**Activity:** Your answer should be a single number: how many lines of the material below contain "помощью".

**Available records:**
----

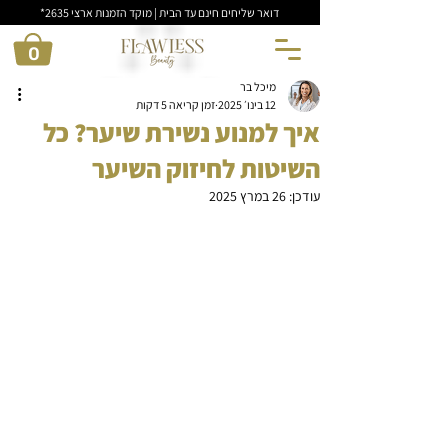
דואר שליחים חינם עד הבית | מוקד הזמנות ארצי 2635*
0
מיכל בר
12 בינו׳ 2025
זמן קריאה 5 דקות
איך למנוע נשירת שיער? כל
השיטות לחיזוק השיער
עודכן:
26 במרץ 2025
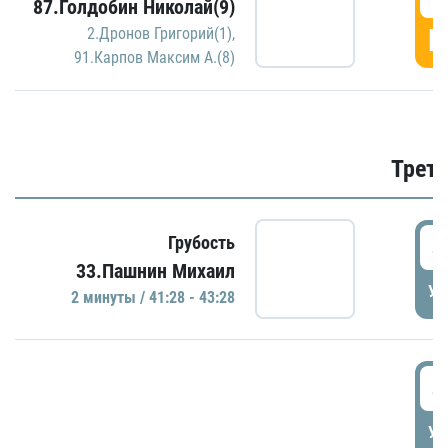
87.Голдобин Николай(9)
Г
2.Дронов Григорий(1)
,
91.Карпов Максим А.(8)
Трети
4
Грубость
33.Пашнин Михаил
УД
2 минуты / 41:28 - 43:28
4
УД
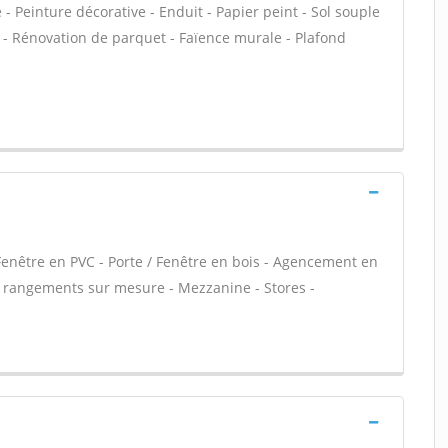
 Peinture décorative - Enduit - Papier peint - Sol souple
age - Rénovation de parquet - Faïence murale - Plafond
Fenêtre en PVC - Porte / Fenêtre en bois - Agencement en
et rangements sur mesure - Mezzanine - Stores -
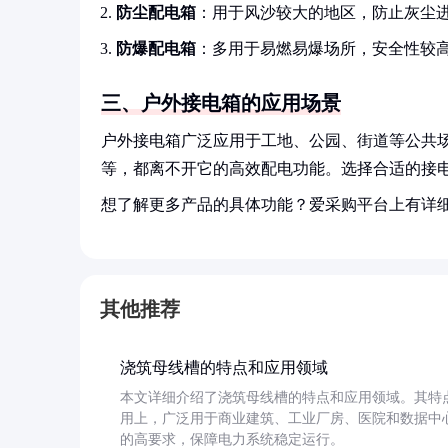
防尘配电箱
：用于风沙较大的地区，防止灰尘
防爆配电箱
：多用于易燃易爆场所，安全性较
三、户外接电箱的应用场景
户外接电箱广泛应用于工地、公园、街道等公共
等，都离不开它的高效配电功能。选择合适的接
想了解更多产品的具体功能？爱采购平台上有详
其他推荐
浇筑母线槽的特点和应用领域
本文详细介绍了浇筑母线槽的特点和应用领域。其特
用上，广泛用于商业建筑、工业厂房、医院和数据中
的高要求，保障电力系统稳定运行。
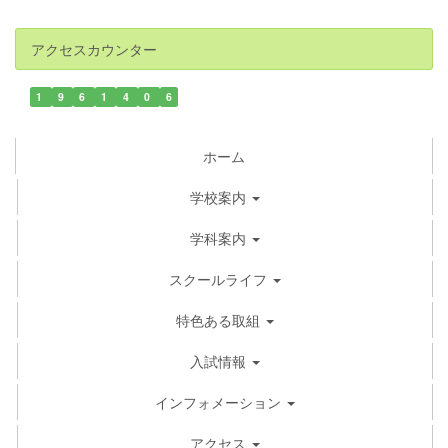
アクセスカウンター
1
9
6
1
4
0
6
ホーム
学校案内
学科案内
スクールライフ
特色ある取組
入試情報
インフォメーション
アクセス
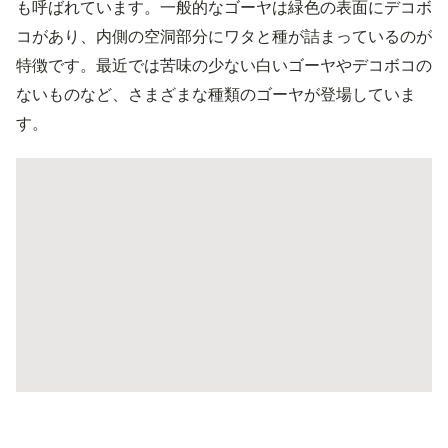
も呼ばれています。一般的なゴーヤは緑色の表面にデコボ
コがあり、内側の空洞部分にワタと種が詰まっているのが
特徴です。最近では苦味の少ない白いゴーヤやデコボコの
ないものなど、さまざまな種類のゴーヤが登場していま
す。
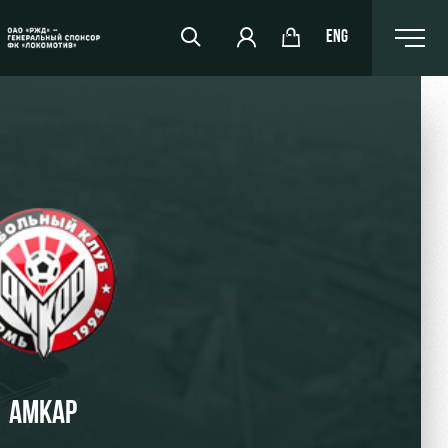
ENG
РЖД Арена
Организация мероприятий
Аренда полей
Аренда площадей
Ледовый дворец
Занятия спортом
АМКАР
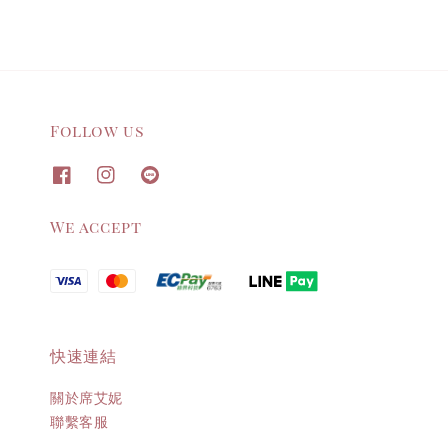
Follow us
We accept
快速連結
關於席艾妮
聯繫客服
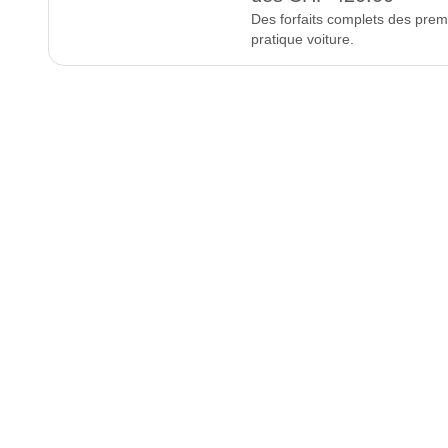
Des forfaits complets des prem
pratique voiture.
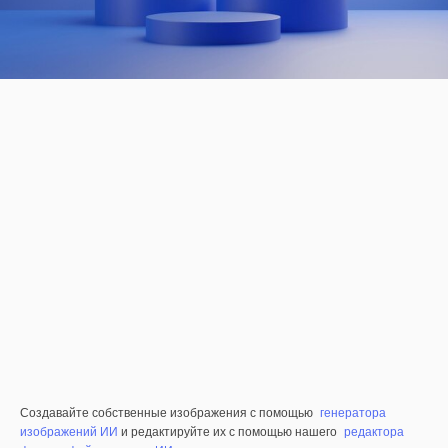
Создавайте собственные изображения с помощью
генератора
изображений ИИ
и редактируйте их с помощью нашего
редактора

----

**Response area:** 2